Under her initiative, “Village Weaves,” Rupjyoti encourages the local women to collect littered plastic bags and trains them to use these finely cut plastics in weaving beautifully crafted furnishing items on the throw-shuttle loom – a household possession in the Assamese community. These plastic ribbons are used as traverse weft woven over-and-under the longitudinal cotton warp yarn. The final fabric comprises 50% each of the cotton and plastic threads, resulting in a strong and durable texture. The fabric is then used to handcraft beautiful table mats, doormats, handbags, tote bags, and other furnishing items.

A sales outlet has been set up at Kaziranga called “Kaziranga Haat” that attracts a good number of domestic and international tourists to browse through the finished products and make good purchases. The tourist seasons have especially yielded good income from the outlet. Rupjyoti mentions generating over Rs. 3 lakh in the previous financial year. There’s a tinge of pride in her voice when she says that the women weavers in her network manage to earn Rs.15,000 – Rs. 25,000 monthly (particularly during the tourist season) through sales of the finished products.

Rupjyoti’s “Village Weave” smartly and effectively serves dually to abate the environmental threats from plastic as well as empower the rural women to earn a decent livelihood. To date, she has trained around 2300 women across 35 villages of Assam as well as in Arunachal Pradesh. What more, the entrepreneur has trained international students during workshops held in Mumbai and Dehradun. She carried a portable loom fixed on a table that was designed with help from her husband, who is also an artisan. In course of her endeavour, Rupjyoti has been gradually building a community of woman entrepreneurs,  steadily rising in courage and confidence to own the boss hat towards creating an impact.

Besides creating a steady movement to save the environment from plastics by inculcating a habit for effective plastic reuse and recycling, Rupjyoti’s mission is also inclined to empower rural women with awareness, basic knowledge, and skill to earn livelihoods while indirectly playing their parts to save the environment.

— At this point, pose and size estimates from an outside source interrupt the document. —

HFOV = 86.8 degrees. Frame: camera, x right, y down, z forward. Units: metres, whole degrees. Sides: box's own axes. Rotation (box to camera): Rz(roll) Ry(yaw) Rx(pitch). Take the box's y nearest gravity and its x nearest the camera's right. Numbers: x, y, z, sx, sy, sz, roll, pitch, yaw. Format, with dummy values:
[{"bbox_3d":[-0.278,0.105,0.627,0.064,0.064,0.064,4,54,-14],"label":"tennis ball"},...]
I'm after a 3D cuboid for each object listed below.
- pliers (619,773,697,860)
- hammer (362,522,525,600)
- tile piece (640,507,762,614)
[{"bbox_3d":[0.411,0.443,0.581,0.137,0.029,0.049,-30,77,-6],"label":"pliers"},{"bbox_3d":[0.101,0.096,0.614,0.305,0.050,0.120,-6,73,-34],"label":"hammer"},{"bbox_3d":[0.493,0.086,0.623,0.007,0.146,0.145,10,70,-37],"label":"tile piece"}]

Social entrepreneurs like her reinstate the belief that a genuine intent to make an impact, an ardent zeal to create value, and the courage to take the first step are the core ingredients for entrepreneurship. For the rest of the ingredients, there are business incubators to help with business knowledge, networking, and market access for nascent entrepreneurs to metamorphose into flamboyant ethical leaders.